### [SHORT PROBLEM]
Pull out every line in the entries below that contains the string "tuning". Copy each such line in full.

--- --- ---

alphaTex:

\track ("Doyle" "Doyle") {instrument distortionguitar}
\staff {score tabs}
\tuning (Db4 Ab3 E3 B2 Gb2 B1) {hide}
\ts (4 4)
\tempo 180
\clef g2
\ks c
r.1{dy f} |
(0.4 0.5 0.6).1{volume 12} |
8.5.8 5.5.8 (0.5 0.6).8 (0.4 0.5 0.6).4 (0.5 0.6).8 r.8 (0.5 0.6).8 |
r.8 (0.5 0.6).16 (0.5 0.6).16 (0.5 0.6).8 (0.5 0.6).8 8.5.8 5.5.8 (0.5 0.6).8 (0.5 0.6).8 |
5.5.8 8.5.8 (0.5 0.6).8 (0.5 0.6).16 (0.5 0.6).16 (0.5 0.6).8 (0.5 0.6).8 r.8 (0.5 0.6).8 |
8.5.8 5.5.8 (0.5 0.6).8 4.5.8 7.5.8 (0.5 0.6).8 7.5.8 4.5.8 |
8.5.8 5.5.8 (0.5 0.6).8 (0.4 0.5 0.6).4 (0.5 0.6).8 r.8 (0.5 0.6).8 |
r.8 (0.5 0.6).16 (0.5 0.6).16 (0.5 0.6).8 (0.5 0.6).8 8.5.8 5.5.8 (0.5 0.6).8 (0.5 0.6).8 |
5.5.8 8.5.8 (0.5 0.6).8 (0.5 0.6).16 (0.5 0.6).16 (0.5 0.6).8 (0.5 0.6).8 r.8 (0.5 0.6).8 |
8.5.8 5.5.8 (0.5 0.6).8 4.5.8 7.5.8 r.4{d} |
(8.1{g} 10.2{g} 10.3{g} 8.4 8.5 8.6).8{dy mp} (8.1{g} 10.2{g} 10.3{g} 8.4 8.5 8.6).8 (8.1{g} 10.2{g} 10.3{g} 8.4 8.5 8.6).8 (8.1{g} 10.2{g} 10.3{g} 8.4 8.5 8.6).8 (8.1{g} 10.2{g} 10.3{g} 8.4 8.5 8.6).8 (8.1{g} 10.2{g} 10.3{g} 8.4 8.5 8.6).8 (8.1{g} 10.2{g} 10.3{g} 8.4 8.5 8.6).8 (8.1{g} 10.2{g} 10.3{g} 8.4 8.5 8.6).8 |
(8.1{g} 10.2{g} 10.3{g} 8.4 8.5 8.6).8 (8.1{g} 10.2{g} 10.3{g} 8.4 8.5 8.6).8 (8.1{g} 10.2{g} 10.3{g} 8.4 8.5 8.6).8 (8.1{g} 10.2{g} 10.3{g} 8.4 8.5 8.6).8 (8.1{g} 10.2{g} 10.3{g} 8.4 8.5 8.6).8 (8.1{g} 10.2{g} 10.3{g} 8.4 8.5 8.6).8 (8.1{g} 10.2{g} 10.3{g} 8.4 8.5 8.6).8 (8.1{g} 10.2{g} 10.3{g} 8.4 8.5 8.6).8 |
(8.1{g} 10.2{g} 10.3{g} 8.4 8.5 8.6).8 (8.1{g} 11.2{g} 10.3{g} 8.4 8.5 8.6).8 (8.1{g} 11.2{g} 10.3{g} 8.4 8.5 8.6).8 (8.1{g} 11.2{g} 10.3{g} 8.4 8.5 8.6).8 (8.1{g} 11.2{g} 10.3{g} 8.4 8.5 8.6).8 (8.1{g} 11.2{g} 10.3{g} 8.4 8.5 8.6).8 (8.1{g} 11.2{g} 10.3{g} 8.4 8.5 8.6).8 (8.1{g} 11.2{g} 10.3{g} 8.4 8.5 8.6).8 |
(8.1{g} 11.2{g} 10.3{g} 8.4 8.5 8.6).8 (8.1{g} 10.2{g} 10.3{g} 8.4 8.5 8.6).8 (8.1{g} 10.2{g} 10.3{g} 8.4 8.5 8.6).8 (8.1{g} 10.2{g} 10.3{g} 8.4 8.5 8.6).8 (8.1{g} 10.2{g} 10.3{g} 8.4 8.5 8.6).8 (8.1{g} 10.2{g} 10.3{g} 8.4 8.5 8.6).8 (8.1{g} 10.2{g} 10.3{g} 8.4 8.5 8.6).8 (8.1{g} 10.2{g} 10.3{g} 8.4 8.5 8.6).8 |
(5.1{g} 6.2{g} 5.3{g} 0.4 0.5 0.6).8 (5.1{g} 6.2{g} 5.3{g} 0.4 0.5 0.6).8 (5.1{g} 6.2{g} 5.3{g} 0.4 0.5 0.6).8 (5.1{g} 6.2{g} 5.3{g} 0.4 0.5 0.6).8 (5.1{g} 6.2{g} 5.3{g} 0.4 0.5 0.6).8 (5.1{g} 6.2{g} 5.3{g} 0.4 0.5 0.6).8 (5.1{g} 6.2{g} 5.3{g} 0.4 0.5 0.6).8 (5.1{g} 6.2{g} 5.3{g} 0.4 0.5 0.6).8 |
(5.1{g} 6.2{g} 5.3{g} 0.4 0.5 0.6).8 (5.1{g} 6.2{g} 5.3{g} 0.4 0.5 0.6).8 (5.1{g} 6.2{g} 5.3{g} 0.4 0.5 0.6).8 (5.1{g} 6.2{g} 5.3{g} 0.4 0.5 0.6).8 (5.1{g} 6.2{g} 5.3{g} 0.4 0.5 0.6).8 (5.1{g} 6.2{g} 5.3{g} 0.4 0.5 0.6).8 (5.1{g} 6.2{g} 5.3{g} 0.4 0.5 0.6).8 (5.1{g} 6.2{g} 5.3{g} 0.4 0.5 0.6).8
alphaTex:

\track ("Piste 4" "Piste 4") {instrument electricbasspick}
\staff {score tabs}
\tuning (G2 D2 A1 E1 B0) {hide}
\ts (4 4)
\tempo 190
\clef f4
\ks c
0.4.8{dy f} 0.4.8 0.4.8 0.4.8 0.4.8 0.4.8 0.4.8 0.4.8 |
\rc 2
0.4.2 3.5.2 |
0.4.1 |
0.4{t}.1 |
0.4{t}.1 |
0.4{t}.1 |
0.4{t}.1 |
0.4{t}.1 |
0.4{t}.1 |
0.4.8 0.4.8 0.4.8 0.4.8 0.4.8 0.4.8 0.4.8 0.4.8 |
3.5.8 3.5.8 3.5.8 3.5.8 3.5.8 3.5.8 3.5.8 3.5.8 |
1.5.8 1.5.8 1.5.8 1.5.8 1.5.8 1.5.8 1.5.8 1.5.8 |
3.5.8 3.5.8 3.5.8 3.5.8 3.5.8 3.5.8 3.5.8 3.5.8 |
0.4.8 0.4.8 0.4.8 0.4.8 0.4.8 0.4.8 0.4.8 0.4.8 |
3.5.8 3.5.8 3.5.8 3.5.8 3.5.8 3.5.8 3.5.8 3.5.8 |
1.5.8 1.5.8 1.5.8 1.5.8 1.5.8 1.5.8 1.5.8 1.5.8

--- --- ---

### [COMPLETED TASK]
\tuning (Db4 Ab3 E3 B2 Gb2 B1) {hide}
\tuning (G2 D2 A1 E1 B0) {hide}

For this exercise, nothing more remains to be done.